Archive for October, 2010

Muriel Spark (1959) – Memento Mori

Saturday, October 16th, 2010

Of the three epigraphs at the head of Muriel Spark’s (1959) Memento Mori, the first two provide alternative views of old age: “this caricature, Decrepit age”  and “venerable and reverend.”[1]  The third, listing the four last things, death, judgment, hell, and heaven, is echoed in the final sentence of the book telling us that Jean Taylor “lingered for a time … meditating sometimes … upon Death, the first of the Four Last Things.”  Interestingly, when I was six years old and memorizing the catechism, the order of the final two was reversed: heaven was named before hell.  I’m sure there are theologians who dispute the correct order, but since heaven and hell are alternatives rather than sequential, I don’t see that the order of naming amounts to anything.

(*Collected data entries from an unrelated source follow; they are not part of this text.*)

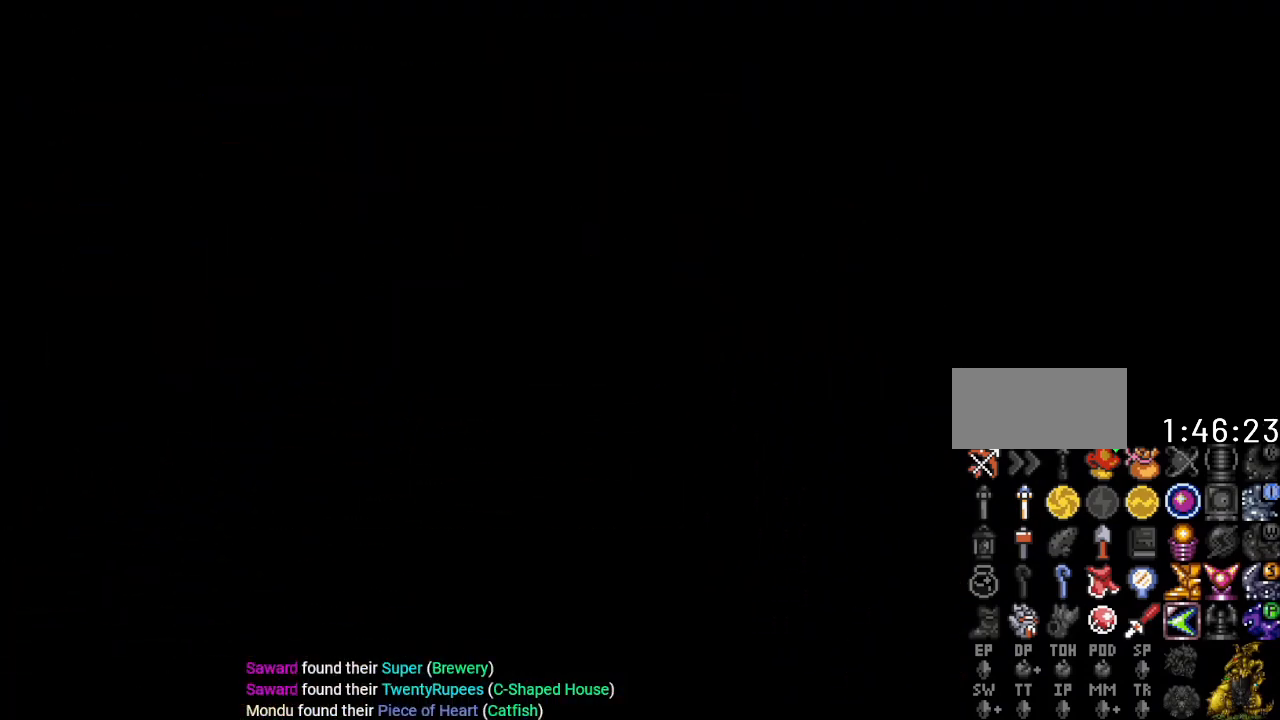
{"buttons": ["DPAD_UP"], "events": []}
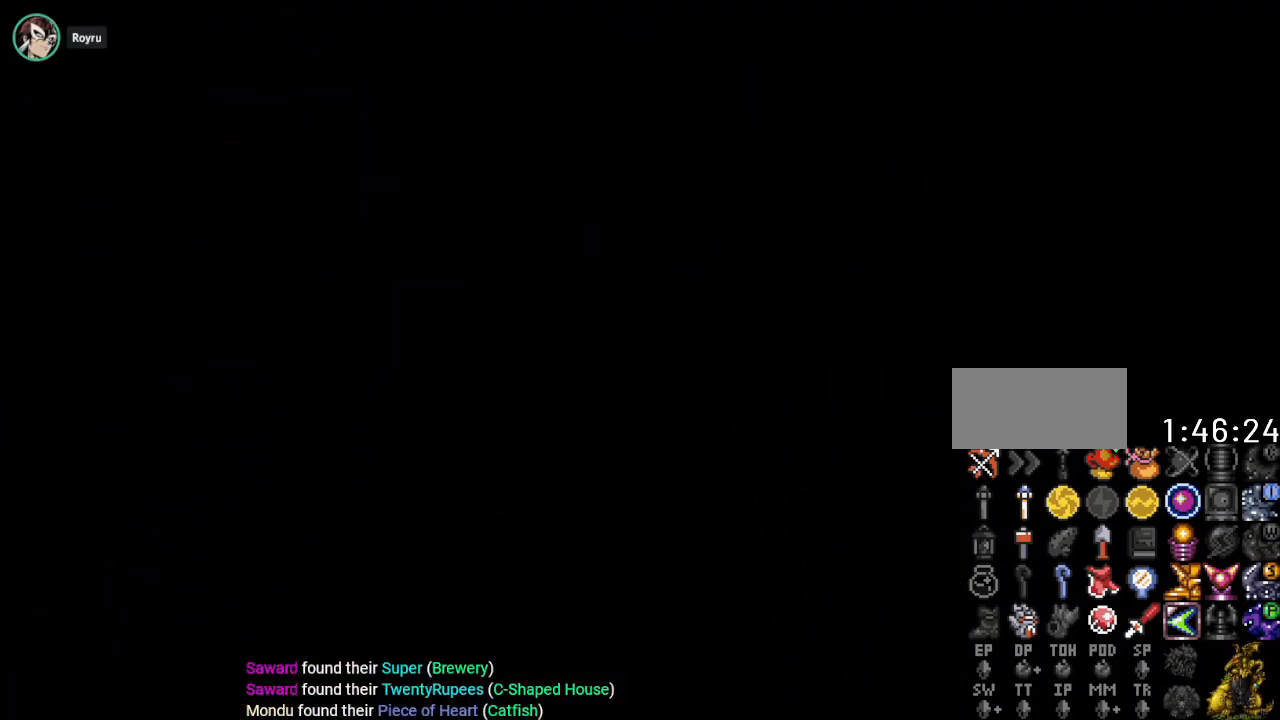
{"buttons": ["DPAD_UP"], "events": []}
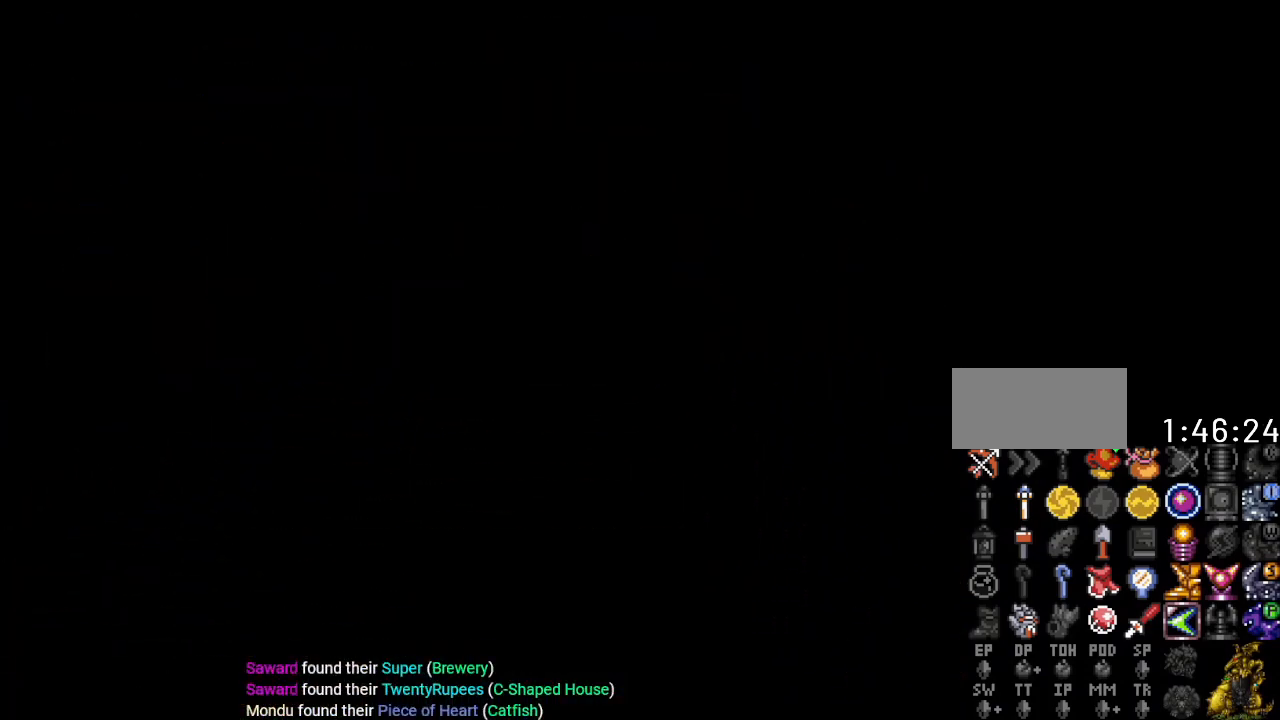
{"buttons": ["DPAD_UP"], "events": []}
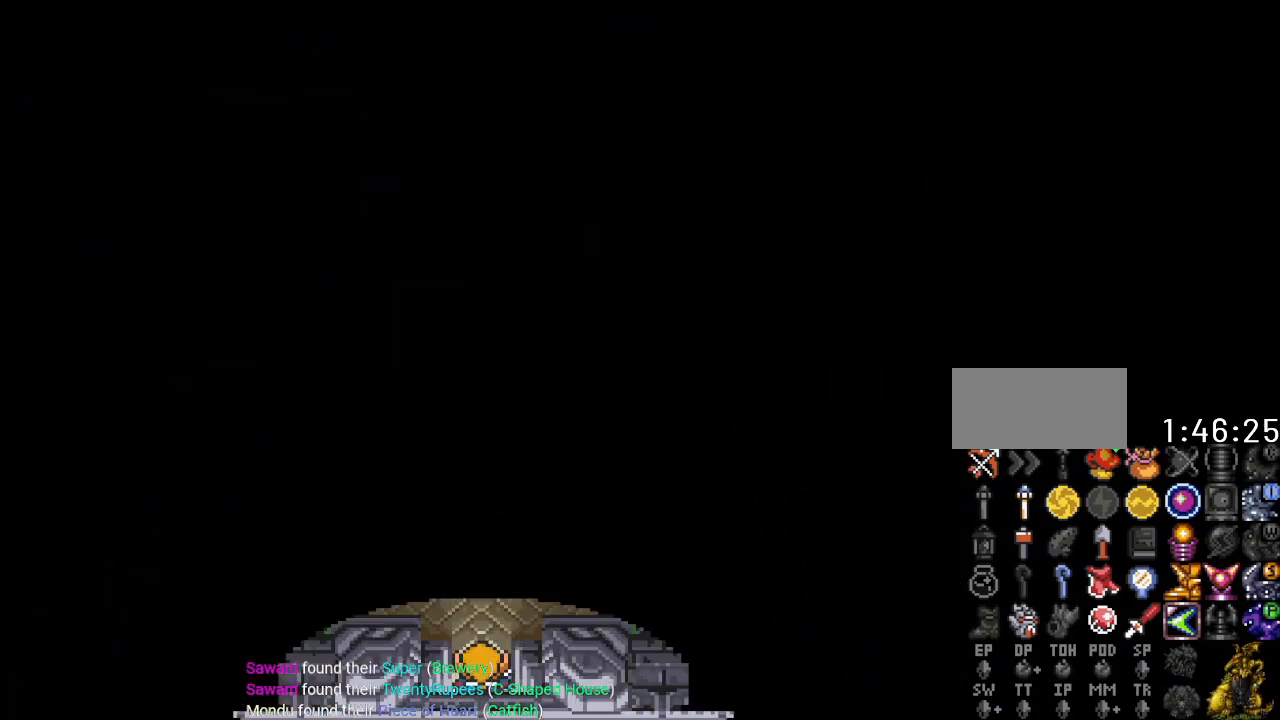
{"buttons": ["DPAD_UP"], "events": []}
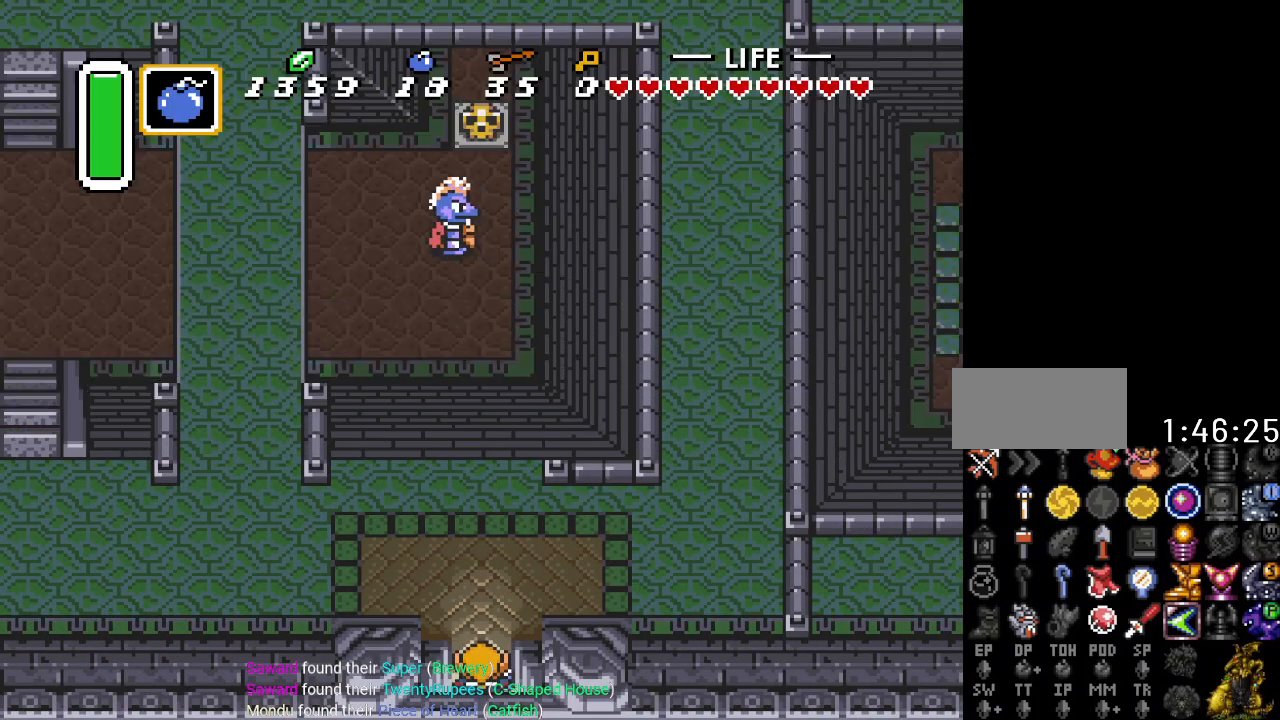
{"buttons": ["DPAD_UP", "DPAD_LEFT"], "events": [[283, "DPAD_LEFT", "down"]]}
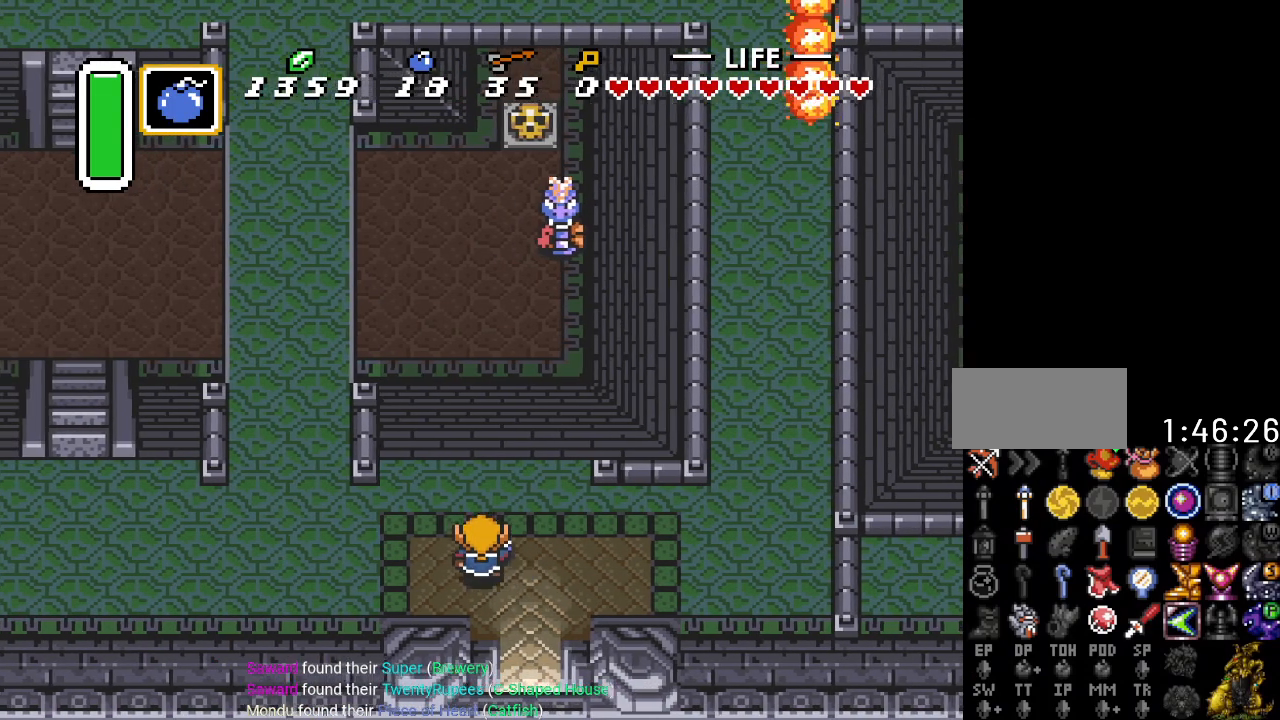
{"buttons": ["DPAD_UP", "DPAD_LEFT"], "events": [[67, "DPAD_UP", "up"], [334, "DPAD_UP", "down"]]}
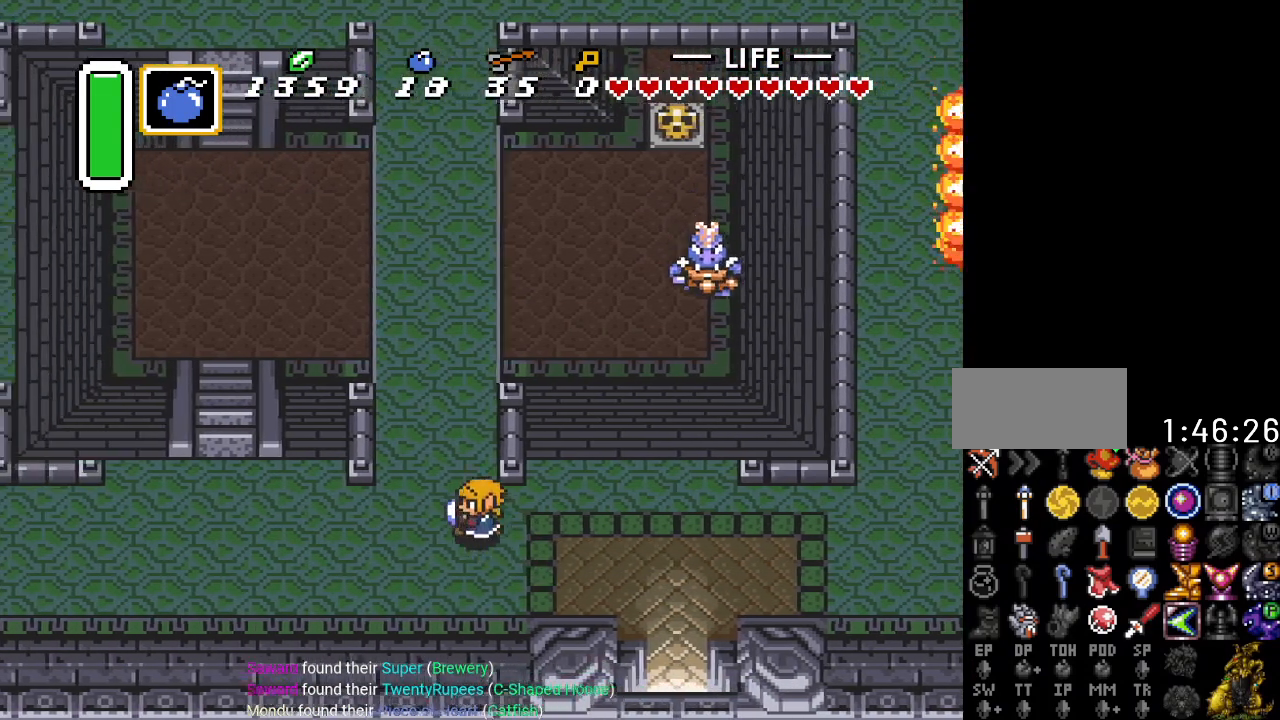
{"buttons": ["DPAD_UP"], "events": [[83, "DPAD_LEFT", "up"]]}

Memento Mori is itself a meditation on the first two of the Four Last Things, an exploration of how an imagined collection of characters deal with them.  The remembrance of Death is the call to action.  When your time is running short, if you are going to do something, you had better do it now because there may not be a later.  The remembrance of Judgment suggests the goal that should inform the action.  One must put one’s house in order.  The final two represent the denouement: the carrot and the stick (or is it the stick and the carrot?).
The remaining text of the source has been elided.